- Task requirements -
Copy out exactly the lines from the one containing "varmeytelse til rommet" to the end of the records below, both included, and nothing else.
■ ■ ■
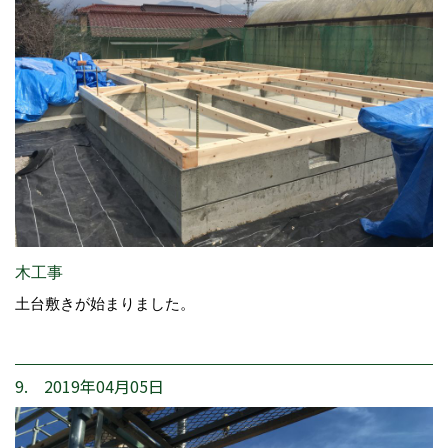
木工事
土台敷きが始まりました。
9. 2019年04月05日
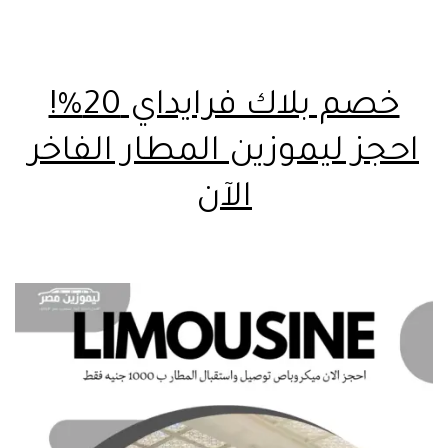
خصم بلاك فرايداي 20%!
احجز ليموزين المطار الفاخر
الآن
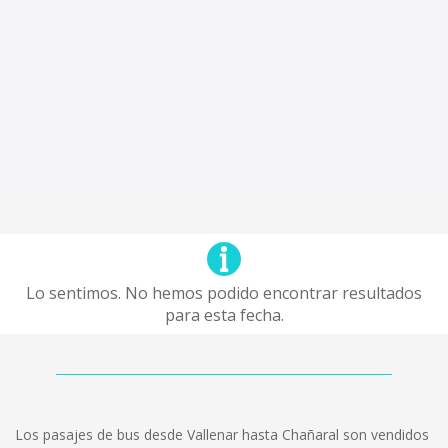
Lo sentimos. No hemos podido encontrar resultados
para esta fecha.
Los pasajes de bus desde Vallenar hasta Chañaral son vendidos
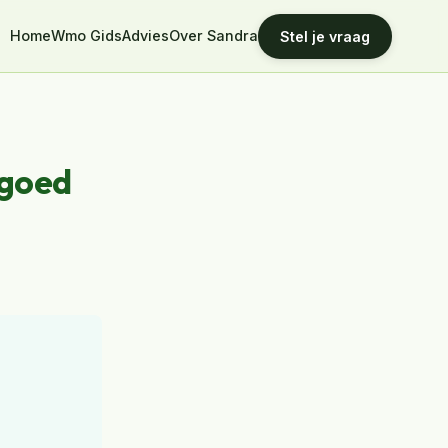
Home
Wmo Gids
Advies
Over Sandra
Stel je vraag
 goed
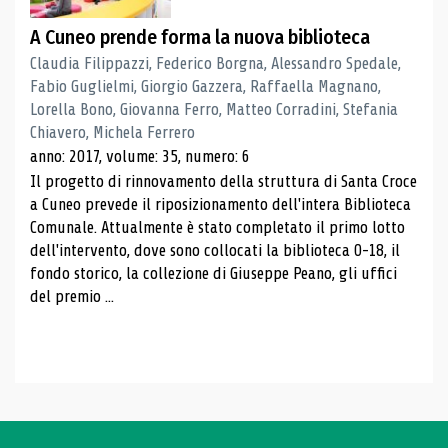
A Cuneo prende forma la nuova biblioteca
Claudia Filippazzi, Federico Borgna, Alessandro Spedale,
Fabio Guglielmi, Giorgio Gazzera, Raffaella Magnano,
Lorella Bono, Giovanna Ferro, Matteo Corradini, Stefania
Chiavero, Michela Ferrero
anno: 2017, volume: 35, numero: 6
Il progetto di rinnovamento della struttura di Santa Croce
a Cuneo prevede il riposizionamento dell'intera Biblioteca
Comunale. Attualmente è stato completato il primo lotto
dell'intervento, dove sono collocati la biblioteca 0-18, il
fondo storico, la collezione di Giuseppe Peano, gli uffici
del premio ...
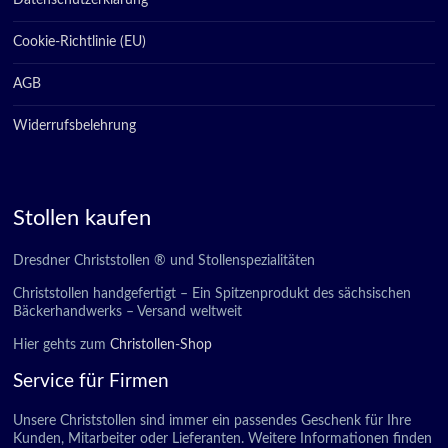
Datenschutzerklärung
Cookie-Richtlinie (EU)
AGB
Widerrufsbelehrung
Stollen kaufen
Dresdner Christstollen ® und Stollenspezialitäten
Christstollen handgefertigt – Ein Spitzenprodukt des sächsischen
Bäckerhandwerks – Versand weltweit
Hier gehts zum
Christollen-Shop
Service für Firmen
Unsere Christstollen sind immer ein passendes Geschenk für Ihre
Kunden, Mitarbeiter oder Lieferanten. Weitere Informationen finden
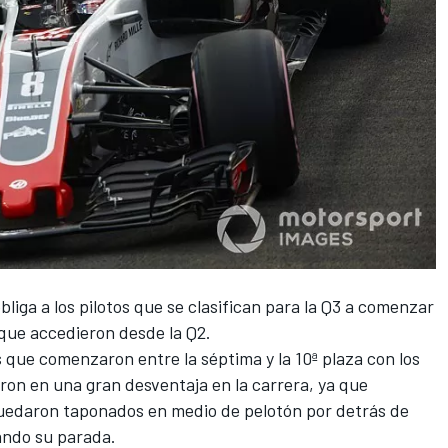
liga a los pilotos que se clasifican para la Q3 a comenzar
 que accedieron desde la Q2.
os que comenzaron entre la séptima y la 10ª plaza con los
on en una gran desventaja en la carrera, ya que
quedaron taponados en medio de pelotón por detrás de
ando su parada.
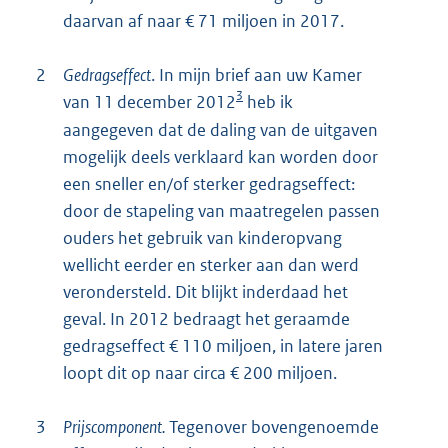
daarvan af naar € 71 miljoen in 2017.
2
Gedragseffect
. In mijn brief aan uw Kamer
3
van 11 december 2012
heb ik
aangegeven dat de daling van de uitgaven
mogelijk deels verklaard kan worden door
een sneller en/of sterker gedragseffect:
door de stapeling van maatregelen passen
ouders het gebruik van kinderopvang
wellicht eerder en sterker aan dan werd
verondersteld. Dit blijkt inderdaad het
geval. In 2012 bedraagt het geraamde
gedragseffect € 110 miljoen, in latere jaren
loopt dit op naar circa € 200 miljoen.
3
Prijscomponent.
Tegenover bovengenoemde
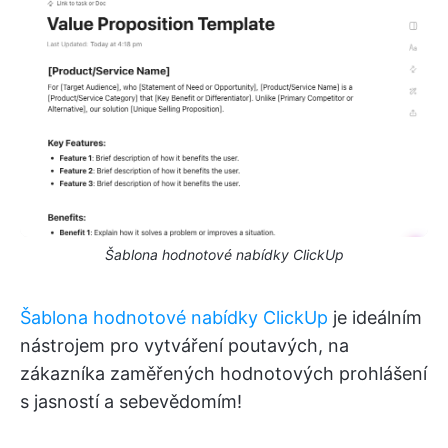
Šablona hodnotové nabídky ClickUp
Šablona hodnotové nabídky ClickUp
je ideálním
nástrojem pro vytváření poutavých, na
zákazníka zaměřených hodnotových prohlášení
s jasností a sebevědomím!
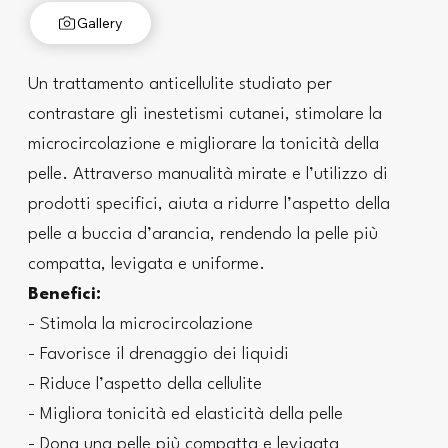
Gallery
Un trattamento anticellulite studiato per
contrastare gli inestetismi cutanei, stimolare la
microcircolazione e migliorare la tonicità della
pelle. Attraverso manualità mirate e l’utilizzo di
prodotti specifici, aiuta a ridurre l’aspetto della
pelle a buccia d’arancia, rendendo la pelle più
compatta, levigata e uniforme.
Benefici:
- Stimola la microcircolazione
- Favorisce il drenaggio dei liquidi
- Riduce l’aspetto della cellulite
- Migliora tonicità ed elasticità della pelle
- Dona una pelle più compatta e levigata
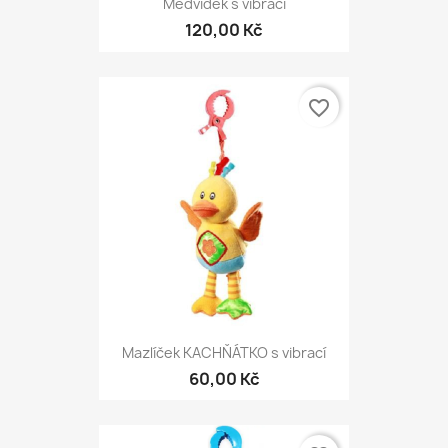
Medvídek s vibrací
120,00 Kč
favorite_border
Mazlíček KACHŇÁTKO s vibrací
60,00 Kč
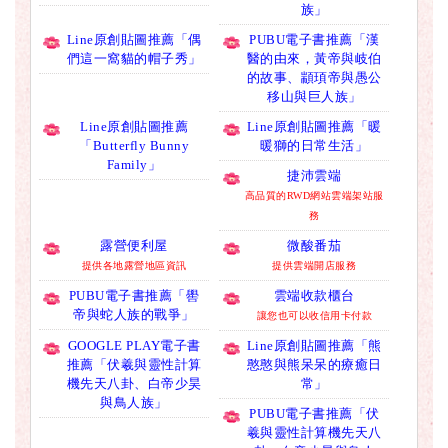
族」
Line原創貼圖推薦「偶
PUBU電子書推薦「漢
們這一窩貓的帽子秀」
醫的由來，黃帝與岐伯
的故事、顓頊帝與愚公
移山與巨人族」
Line原創貼圖推薦
Line原創貼圖推薦「暖
「Butterfly Bunny
暖獅的日常生活」
Family」
捷沛雲端
高品質的RWD網站雲端架站服
務
露營便利屋
微酸番茄
提供各地露營地區資訊
提供雲端開店服務
PUBU電子書推薦「嚳
雲端收款櫃台
帝與蛇人族的戰爭」
讓您也可以收信用卡付款
GOOGLE PLAY電子書
Line原創貼圖推薦「熊
推薦「伏羲與靈性計算
憨憨與熊呆呆的療癒日
機先天八卦、白帝少昊
常」
與鳥人族」
PUBU電子書推薦「伏
羲與靈性計算機先天八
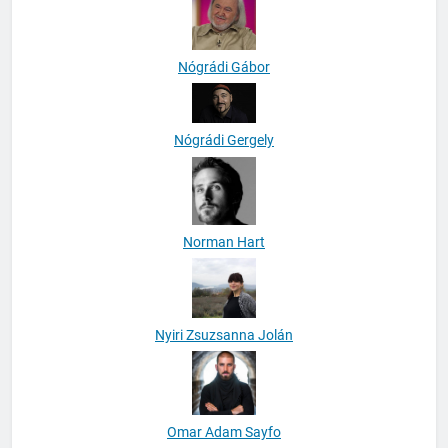
Nógrádi Gábor
Nógrádi Gergely
Norman Hart
Nyiri Zsuzsanna Jolán
Omar Adam Sayfo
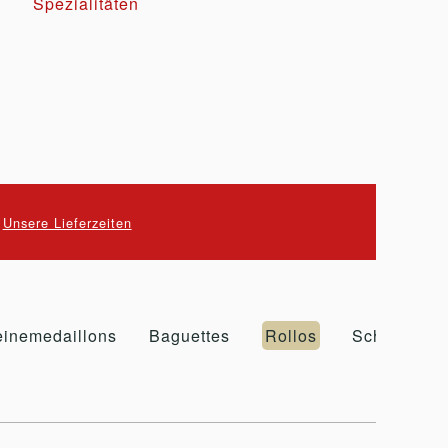
Spezialitäten
.
Unsere Lieferzeiten
inemedaillons
Baguettes
Rollos
Schnitzel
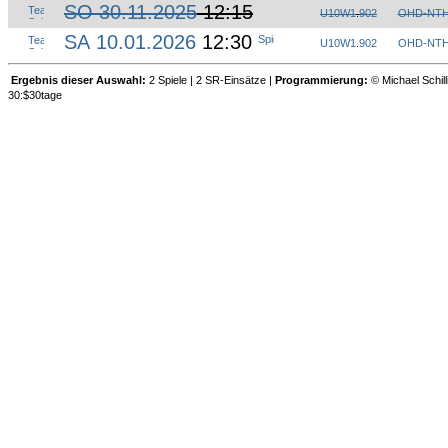
SO 30.11.2025
12:15
U10W1
.
902
OHD-NT
SA 10.01.2026
12:30
U10W1
.
902
OHD-NT
Ergebnis dieser Auswahl:
2 Spiele | 2 SR-Einsätze |
Programmierung:
© Michael Schill
30:$30tage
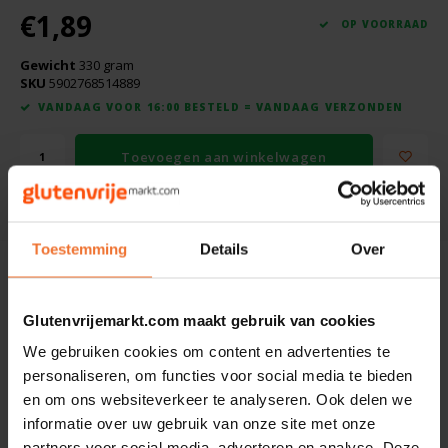
Boeken
De Bron
€1,89
OP VOORRAAD
Overig
Gewicht
330 gram
Dijksterhuis Teffvolkoren
SKU
5902768514889
VANDAAG VOOR 16:00 BESTELD = VANDAAG VERZONDEN
Doves Farm
Toevoegen aan winkelwagen
Fiordifrutta
DELEN:
Gullón
Toestemming
Details
Over
Beschrijving
Guto's
Ingrediënten:Natuurlijk bronwater, acai-extract, mostazijn,
Glutenvrijemarkt.com maakt gebruik van cookies
Hammermühle
geconcentreerd kruidenthee-fermentaat, zwarte wortel en
We gebruiken cookies om content en advertenties te
vlierbessensap, kooldioxide, fruitextract; zuren: melkzuur,
personaliseren, om functies voor social media te bieden
Happy Farm
appelzuur, citroenzuur; vitamines: niacine, vitamine B6, biotine,
en om ons websiteverkeer te analyseren. Ook delen we
vitamine B12.
informatie over uw gebruik van onze site met onze
Het Blauwe Huis
partners voor social media, adverteren en analyse. Deze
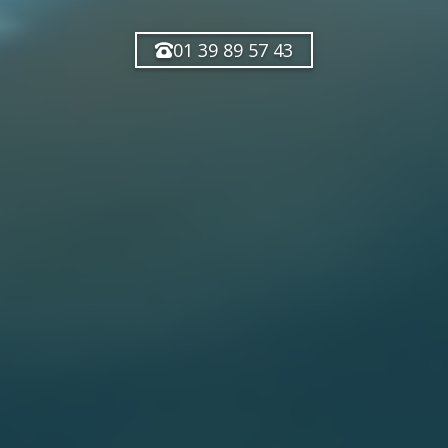
01 39 89 57 43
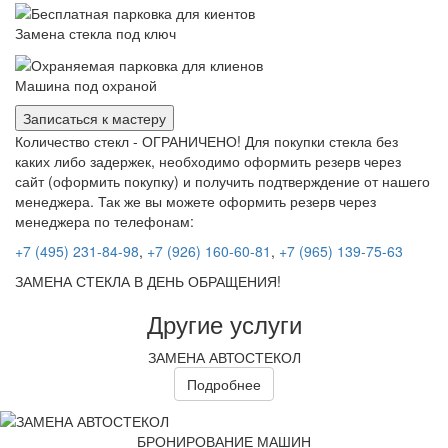
Замена стекла под ключ
Машина под охраной
Записаться к мастеру
Количество стекл - ОГРАНИЧЕНО! Для покупки стекла без
каких либо задержек, необходимо оформить резерв через
сайт (оформить покупку) и получить подтверждение от нашего
менеджера. Так же вы можете оформить резерв через
менеджера по телефонам:
+7 (495) 231-84-98
,
+7 (926) 160-60-81
,
+7 (965) 139-75-63
ЗАМЕНА СТЕКЛА В ДЕНЬ ОБРАЩЕНИЯ!
Другие услуги
ЗАМЕНА АВТОСТЕКОЛ
Подробнее
БРОНИРОВАНИЕ МАШИН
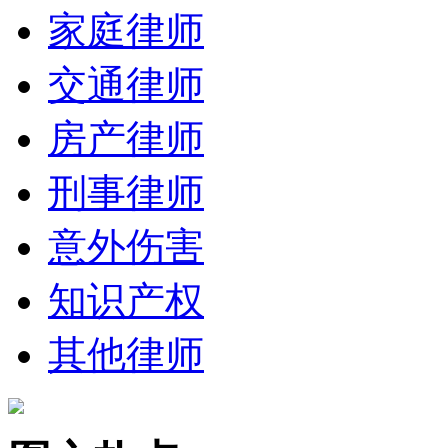
家庭律师
交通律师
房产律师
刑事律师
意外伤害
知识产权
其他律师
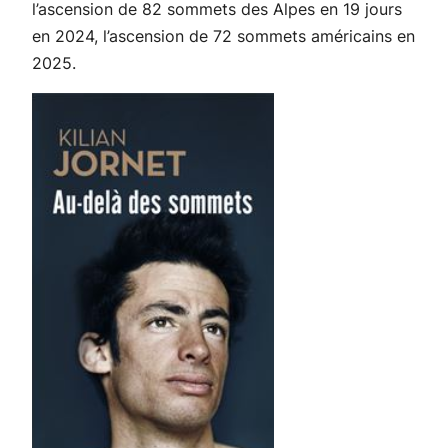
l’ascension de 82 sommets des Alpes en 19 jours
en 2024, l’ascension de 72 sommets américains en
2025.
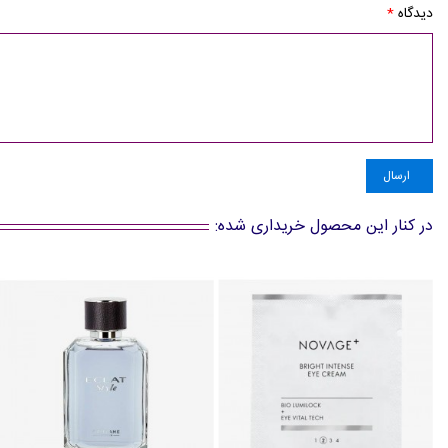
دیدگاه
*
ارسال
در کنار این محصول خریداری شده:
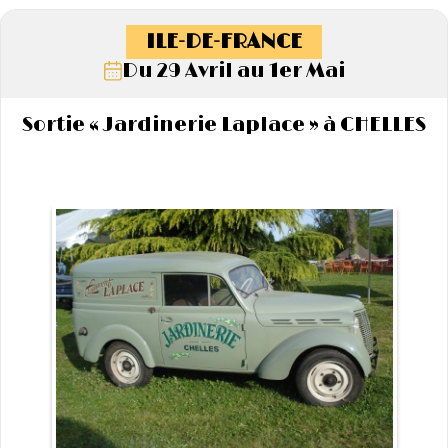
ILE-DE-FRANCE
Du 29 Avril au 1er Mai
Sortie « Jardinerie Laplace » à CHELLES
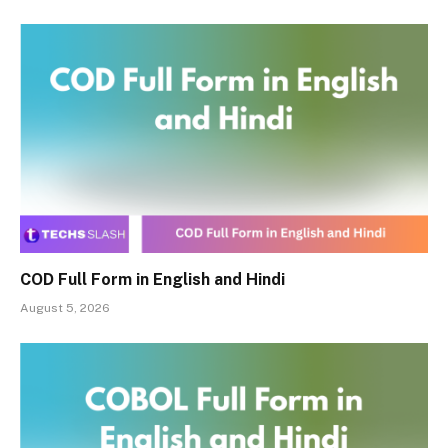
COD Full Form in English and Hindi
August 5, 2026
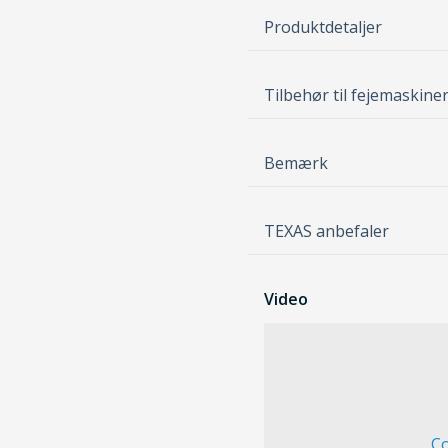
Produktdetaljer
Tilbehør til fejemaskine
Bemærk
TEXAS anbefaler
Video
Co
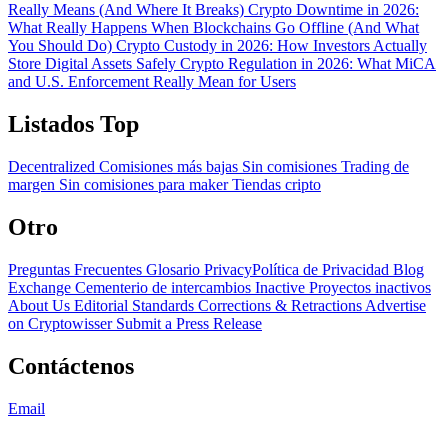
Really Means (And Where It Breaks)
Crypto Downtime in 2026:
What Really Happens When Blockchains Go Offline (And What
You Should Do)
Crypto Custody in 2026: How Investors Actually
Store Digital Assets Safely
Crypto Regulation in 2026: What MiCA
and U.S. Enforcement Really Mean for Users
Listados Top
Decentralized
Comisiones más bajas
Sin comisiones
Trading de
margen
Sin comisiones para maker
Tiendas cripto
Otro
Preguntas Frecuentes
Glosario
PrivacyPolítica de Privacidad
Blog
Exchange Cementerio de intercambios
Inactive Proyectos inactivos
About Us
Editorial Standards
Corrections & Retractions
Advertise
on Cryptowisser
Submit a Press Release
Contáctenos
Email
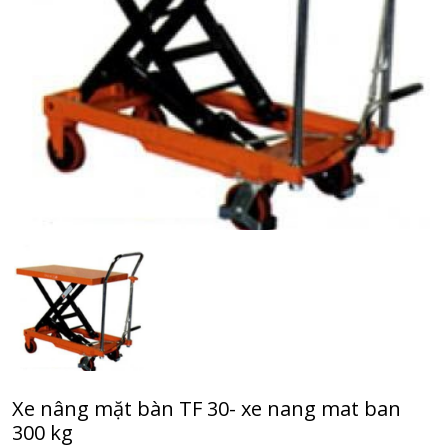
Xe nâng mặt bàn TF 30- xe nang mat ban
300 kg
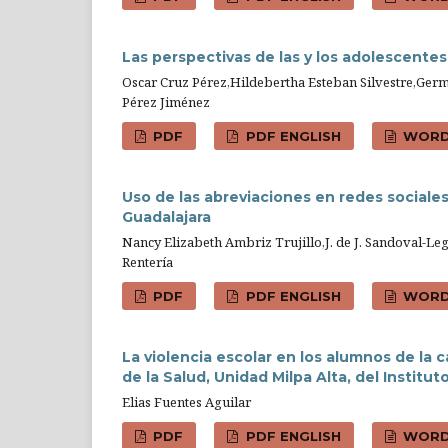
Las perspectivas de las y los adolescente
Oscar Cruz Pérez,Hildebertha Esteban Silvestre,Ger
Pérez Jiménez
PDF
PDF ENGLISH
WOR
Uso de las abreviaciones en redes sociales
Guadalajara
Nancy Elizabeth Ambriz Trujillo,J. de J. Sandoval-Lega
Rentería
PDF
PDF ENGLISH
WOR
La violencia escolar en los alumnos de la c
de la Salud, Unidad Milpa Alta, del Institut
Elias Fuentes Aguilar
PDF
PDF ENGLISH
WOR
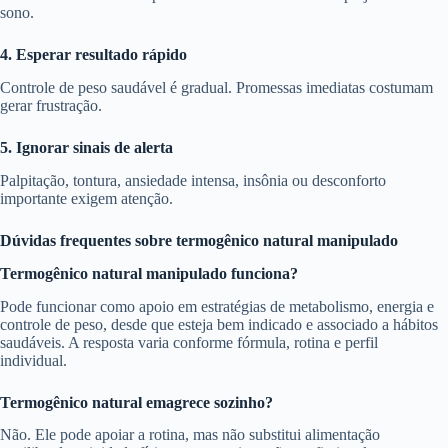
sono.
4. Esperar resultado rápido
Controle de peso saudável é gradual. Promessas imediatas costumam
gerar frustração.
5. Ignorar sinais de alerta
Palpitação, tontura, ansiedade intensa, insônia ou desconforto
importante exigem atenção.
Dúvidas frequentes sobre termogênico natural manipulado
Termogênico natural manipulado funciona?
Pode funcionar como apoio em estratégias de metabolismo, energia e
controle de peso, desde que esteja bem indicado e associado a hábitos
saudáveis. A resposta varia conforme fórmula, rotina e perfil
individual.
Termogênico natural emagrece sozinho?
Não. Ele pode apoiar a rotina, mas não substitui alimentação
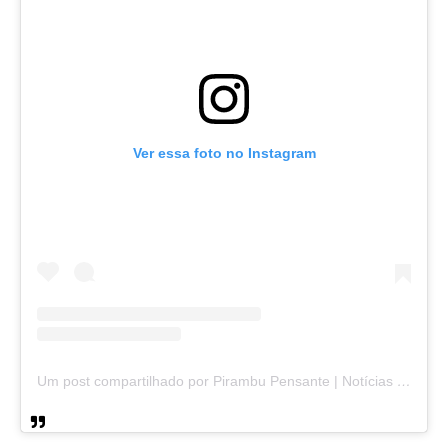
Ver essa foto no Instagram
Um post compartilhado por Pirambu Pensante | Notícias & Entretenimento (@pirambupensante)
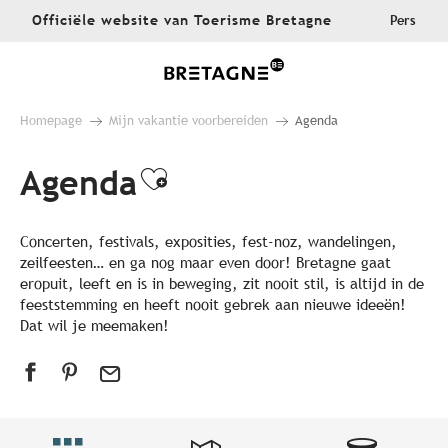
Aller
Officiële website van Toerisme Bretagne
Pers
au
contenu
principal
Homepage
Mijn vakantie voorbereiden
Agenda
Agenda
Ajouter aux favoris
Concerten, festivals, exposities, fest-noz, wandelingen,
zeilfeesten… en ga nog maar even door! Bretagne gaat
eropuit, leeft en is in beweging, zit nooit stil, is altijd in de
feeststemming en heeft nooit gebrek aan nieuwe ideeën!
Dat wil je meemaken!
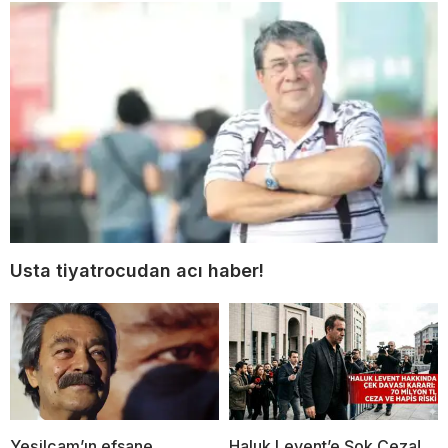
Usta tiyatrocudan acı haber!
Yeşilçam’ın efsane
Haluk Levent’e Şok Ceza!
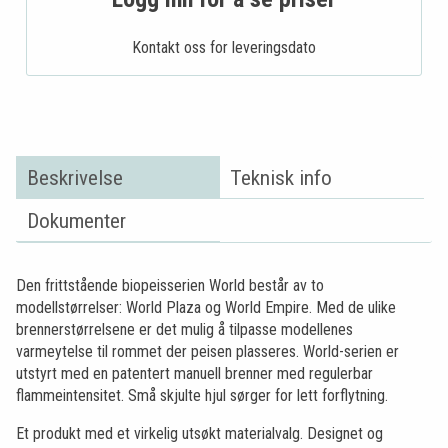
Kontakt oss for leveringsdato
Beskrivelse
Teknisk info
Dokumenter
Den frittstående biopeisserien World består av to
modellstørrelser: World Plaza og World Empire. Med de ulike
brennerstørrelsene er det mulig å tilpasse modellenes
varmeytelse til rommet der peisen plasseres. World-serien er
utstyrt med en patentert manuell brenner med regulerbar
flammeintensitet. Små skjulte hjul sørger for lett forflytning.
Et produkt med et virkelig utsøkt materialvalg. Designet og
■ ■ ■
- Your response -
varmeytelse til rommet der peisen plasseres. World-serien er
utstyrt med en patentert manuell brenner med regulerbar
flammeintensitet. Små skjulte hjul sørger for lett forflytning.
Et produkt med et virkelig utsøkt materialvalg. Designet og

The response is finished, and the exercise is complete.